Diam-diam memperhatikan sosok Jung-gyeom yang mundur, dia berkata,

"Besok…! Kamu akan kembali besok kan…? Makanya kamu berangkat sekarang…?"

"…"

"Katakan sesuatu!! Aku takut setengah mati, sialan!! Kau kembali kan!! Kumohon!! Kumohon!!!"

Punggung Jung-gyeom tetap tidak berubah.

Mata Soo-yeon mulai bersinar dengan cahaya ungu.

Tidak ada jalan untuk kembali sekarang.

"Uh…!"

Dia mengangkat tangannya.

Dia membuat keputusannya.

"Kembali…!"

Dia memerintahkan.

"Kembalilah…kembalilah dan peluk aku…bisikkan padaku bahwa kamu mencintaiku…hiks…katakan padaku kamu mencintaiku…"

Dia telah bersumpah untuk tidak menggunakan kekuatannya pada Jung-gyeom.

Dia tidak ingin dicintai melalui manipulasi.

Dia ingin benar-benar dicintai olehnya.

Tetapi.

…Itu lebih baik daripada tidak sama sekali.

Mempertahankannya melalui manipulasi lebih baik daripada kehilangan dia sepenuhnya.

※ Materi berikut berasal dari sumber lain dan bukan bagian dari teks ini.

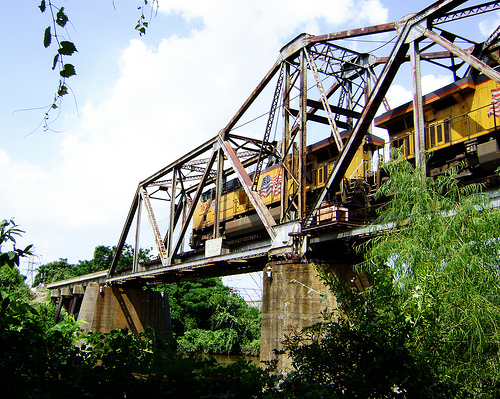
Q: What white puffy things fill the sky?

Tekad memenuhi mata Soo-yeon.

Jung-gyeom juga bersalah.

Jika dia tahu dia penjahat, dia seharusnya berhati-hati.

Dia seharusnya tidak mencoba melarikan diri tanpa berpikir panjang.

Dia telah melihatnya mengalahkan Solace, jadi dia seharusnya waspada.

Tidak ada seorang pun yang ingin melihat hatinya hilang dari hidupnya.

Soo-yeon merasakan hal yang sama.

Dia tidak akan hanya melihat Jung-gyeom pergi.

Saat Jung-gyeom, yang telah berjalan pergi tanpa henti, mulai berbalik perlahan, Soo-yeon mengatur napas.

Kepanikan yang sempat mengganggu napasnya sedikit mereda, seperti pertolongan pertama.

"…Ya…kembali…kembali dan…jangan panggil aku Luna…panggil aku Soo-yeon…dengan lembut…cepat…datang dan peluk aku.. ."

Namun lebih dari itu, Jung-gyeom tidak bergerak.

Tatapan dinginnya tertuju padanya, dia hanya menatapnya tanpa bergerak.

Soo-yeon, bingung, melihat tangannya sendiri.

Masih bersinar dengan cahaya ungu.

Jelas sekali bahwa kekuatannya diaktifkan.

"…Kenapa? Cepat…kemari…"

Dan kemudian sesuatu yang tidak seharusnya terjadi, terjadi.

"……Jadi inilah arti membalas budi."

Dia berbicara.

Dan tidak bergerak.

Kekuatannya tidak berpengaruh.

"……………"

Song Soo-yeon kehilangan kekuatannya lagi.

Dia pingsan di sana, terhuyung-huyung.

Jung Gyeom pergi.

Dia tidak bisa menahannya.

"Kembalilah…kembali…"

Dia memeras kekuatannya, tapi dia tidak lagi melihat ke arahnya.

"Jangan pergi…"

Tubuhnya berbalik.

"Tuan…tolong….."

Soo-yeon memohon.

……..Tapi Jung-gyeom tidak menghentikan langkahnya sampai akhir.